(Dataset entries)
════════
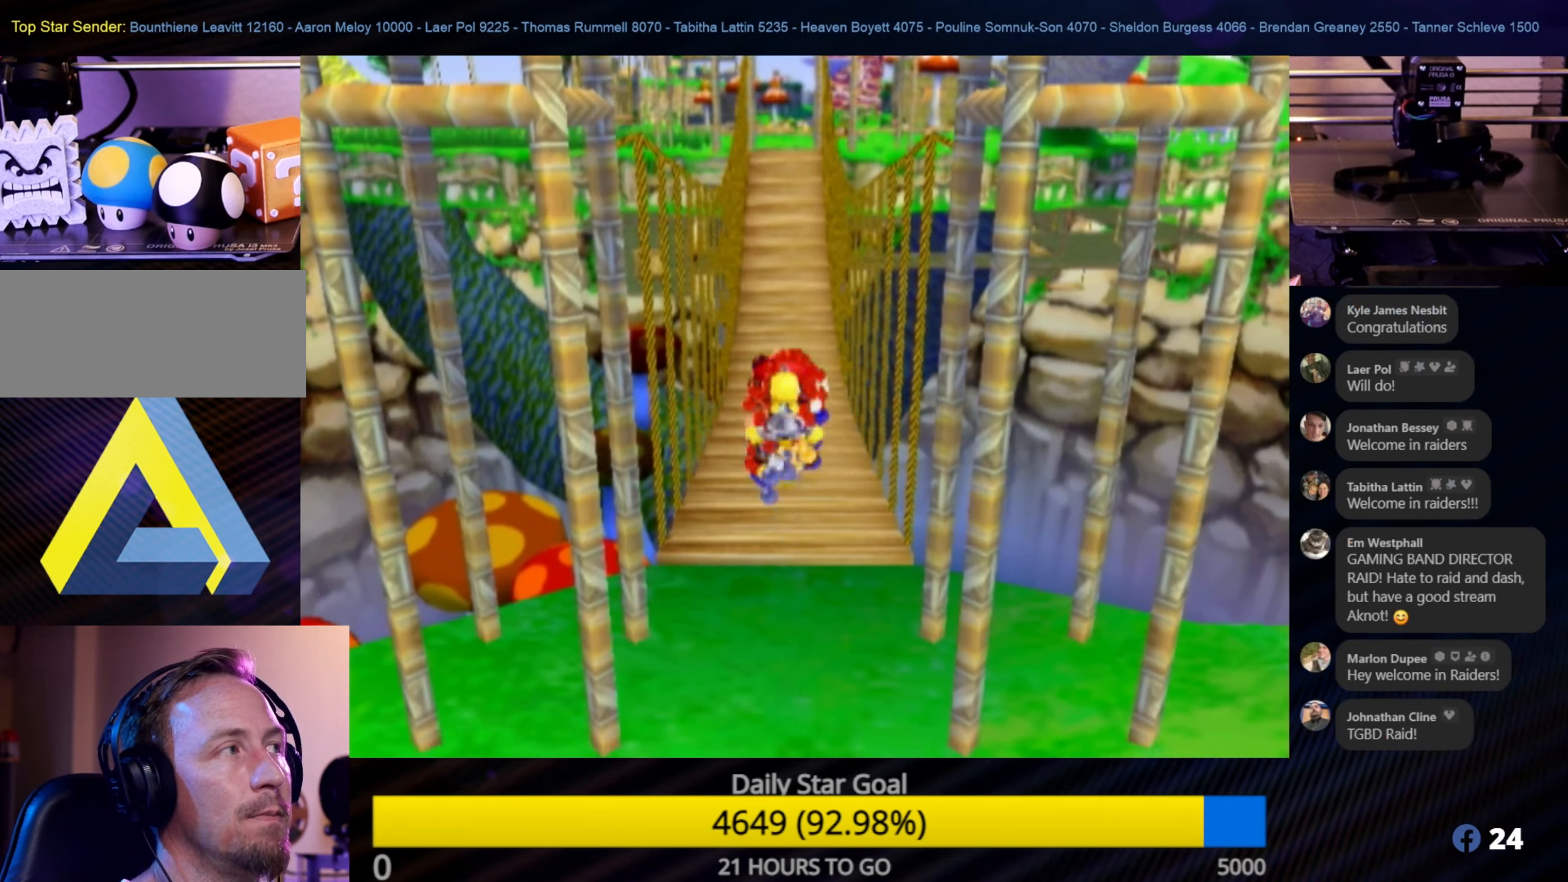
{"buttons": [], "left_stick": "center", "right_stick": "center", "events": []}
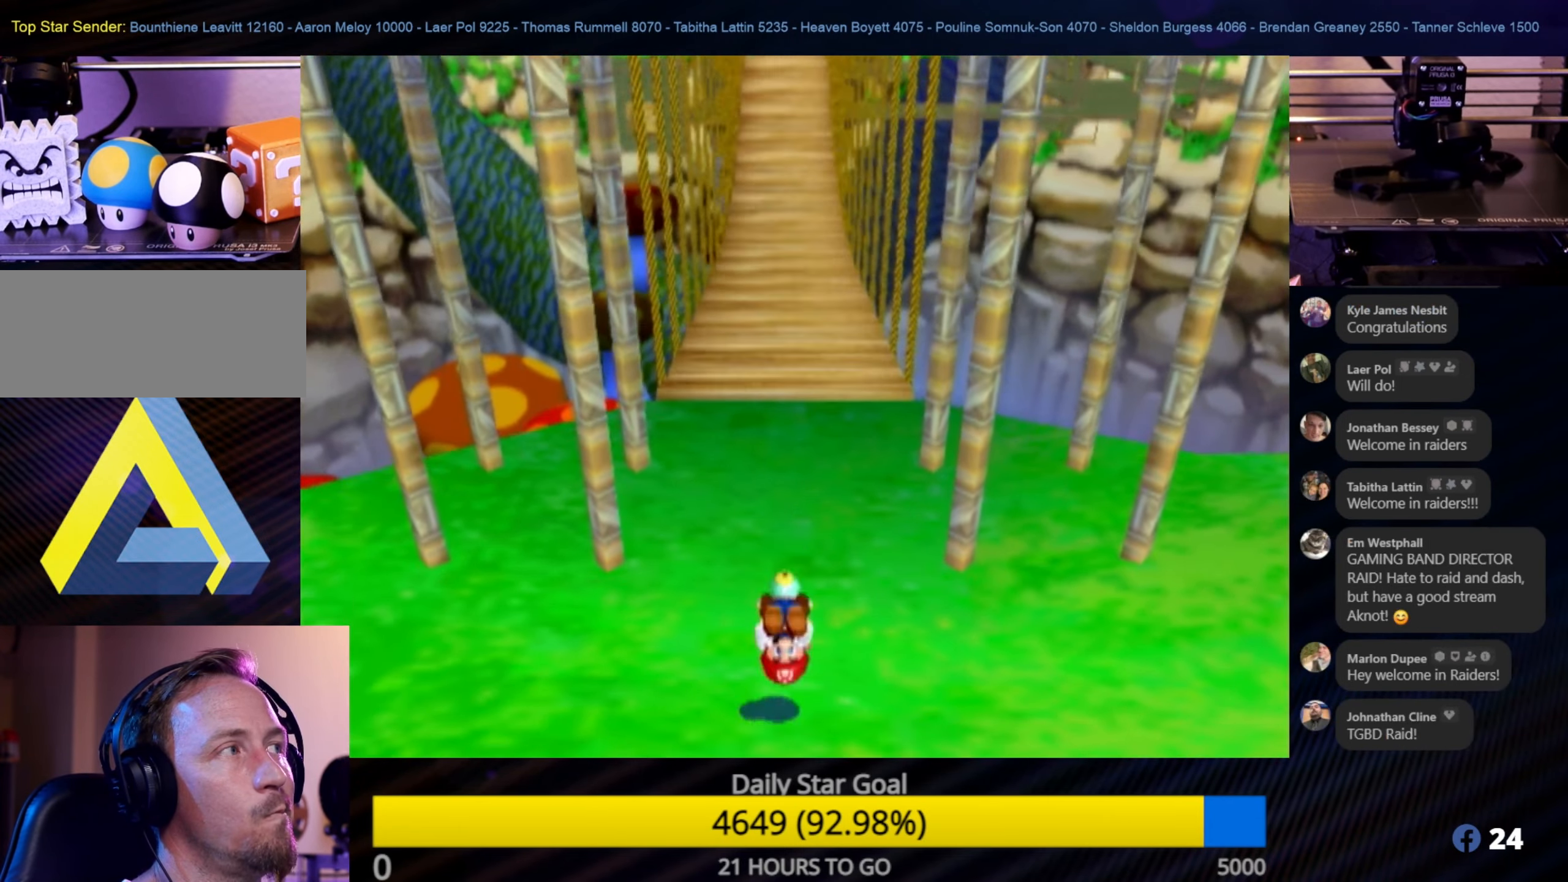
{"buttons": [], "left_stick": "up", "right_stick": "center", "events": [[167, "left_stick", "up"]]}
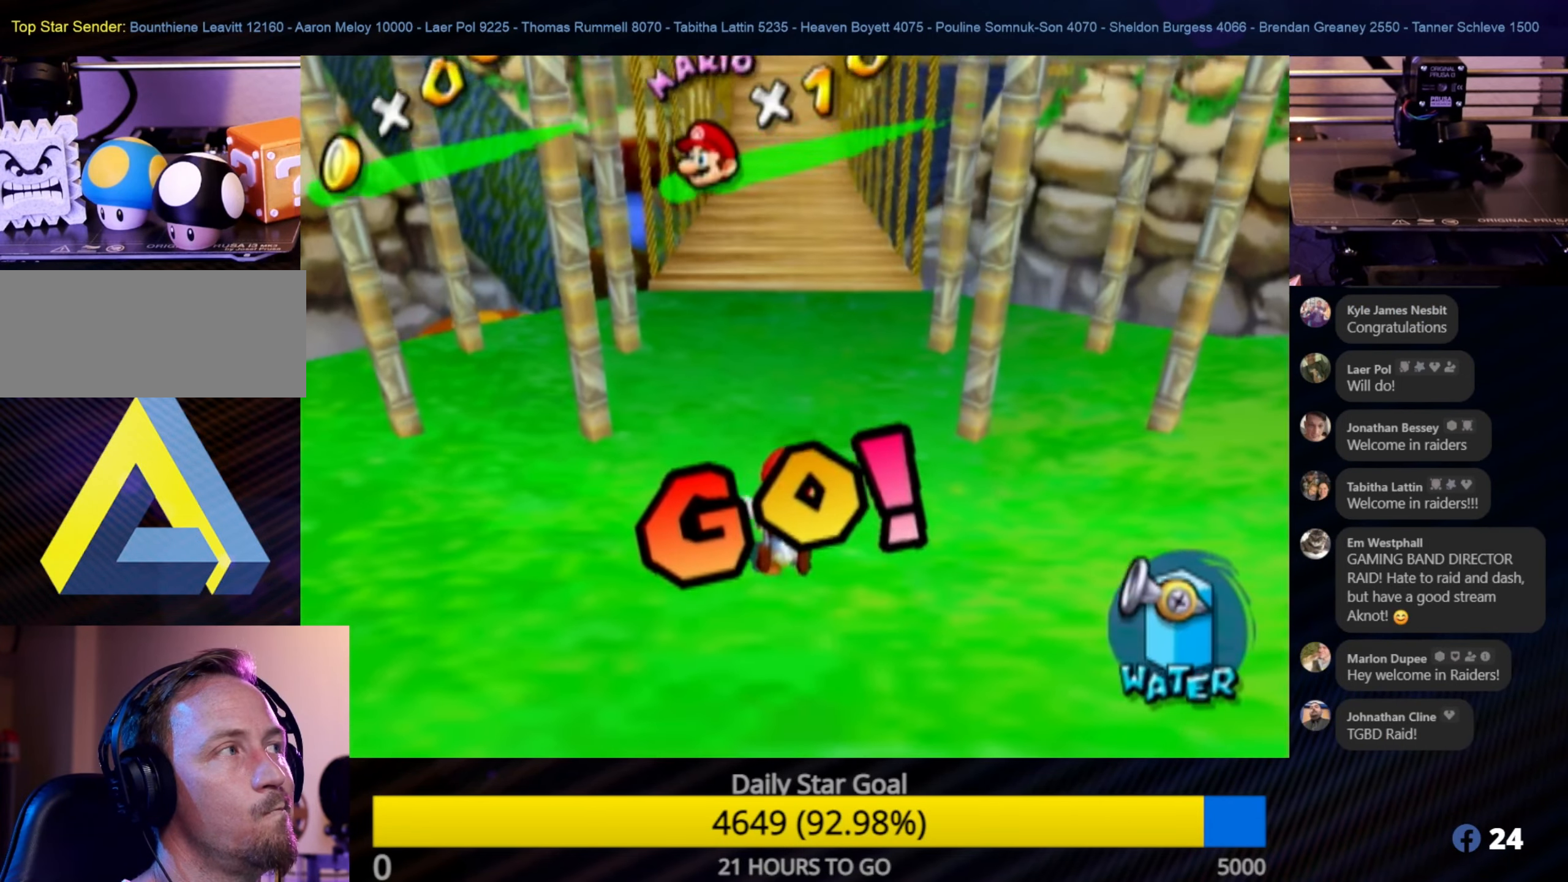
{"buttons": [], "left_stick": "up", "right_stick": "center", "events": []}
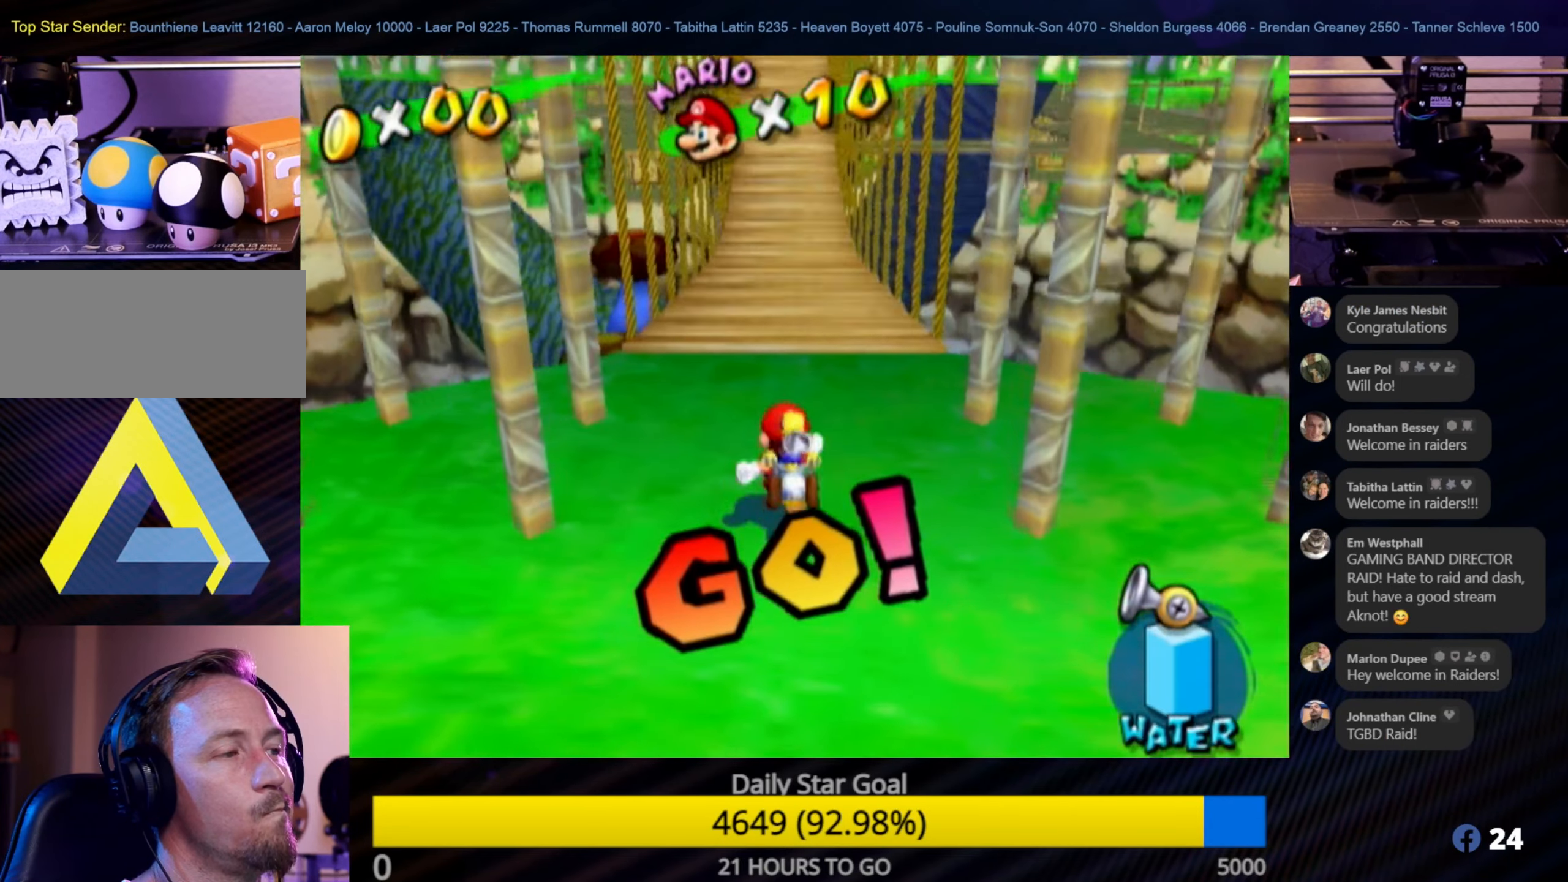
{"buttons": [], "left_stick": "up", "right_stick": "center", "events": [[333, "A", "down"], [450, "A", "up"]]}
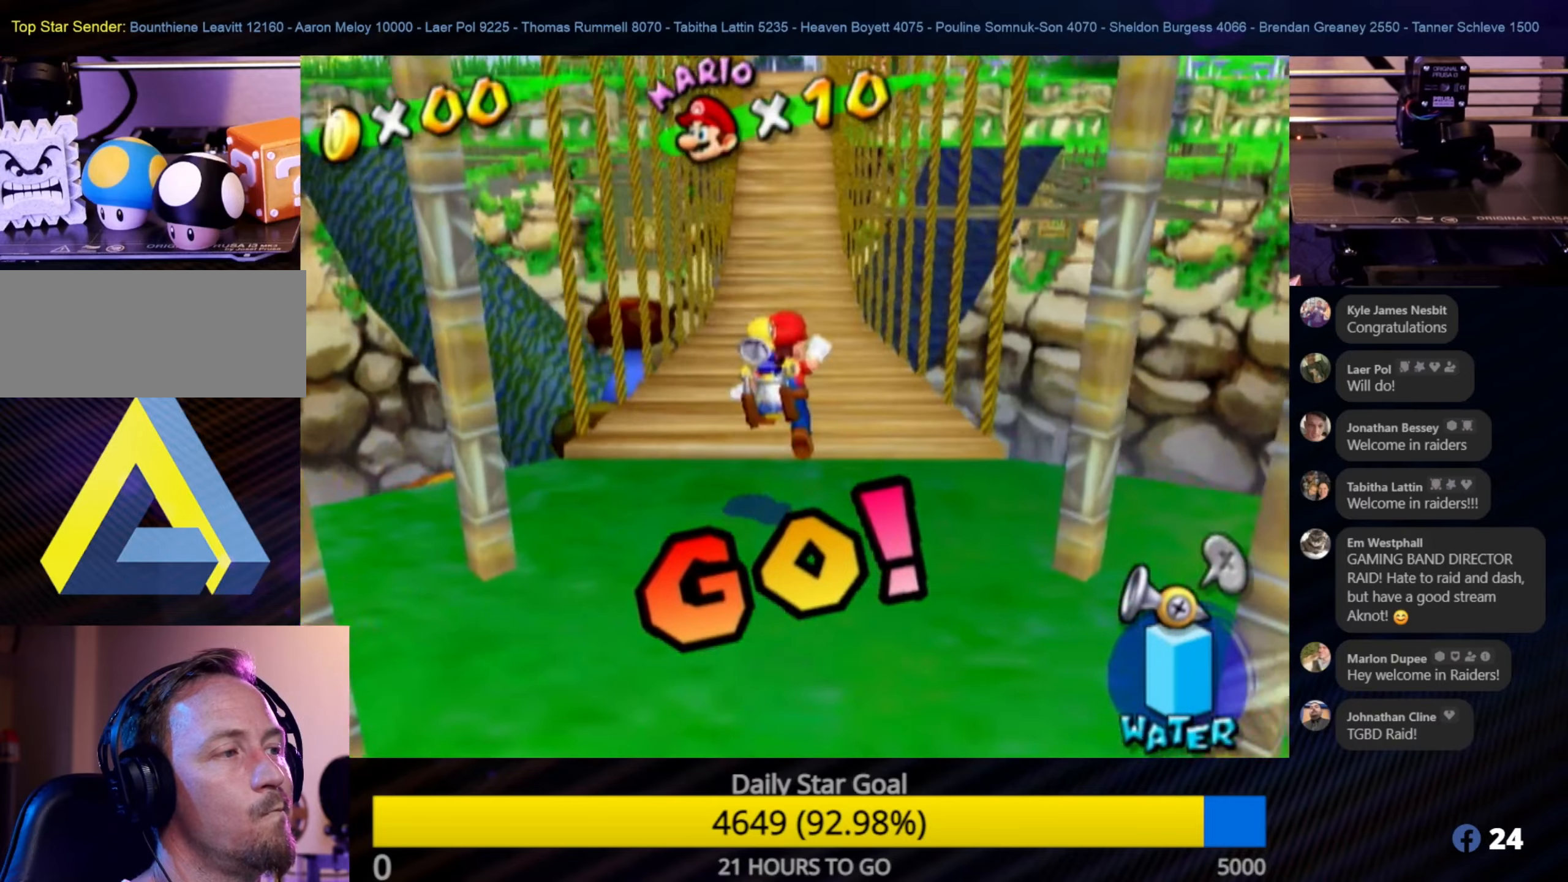
{"buttons": [], "left_stick": "up", "right_stick": "center", "events": [[66, "B", "down"], [183, "B", "up"]]}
════════
### What is expected
A faithful copy of all the records is required, with the pictures left out.

### Response to this exercise
{"buttons": [], "left_stick": "center", "right_stick": "center", "events": []}
{"buttons": [], "left_stick": "up", "right_stick": "center", "events": [[167, "left_stick", "up"]]}
{"buttons": [], "left_stick": "up", "right_stick": "center", "events": []}
{"buttons": [], "left_stick": "up", "right_stick": "center", "events": [[333, "A", "down"], [450, "A", "up"]]}
{"buttons": [], "left_stick": "up", "right_stick": "center", "events": [[66, "B", "down"], [183, "B", "up"]]}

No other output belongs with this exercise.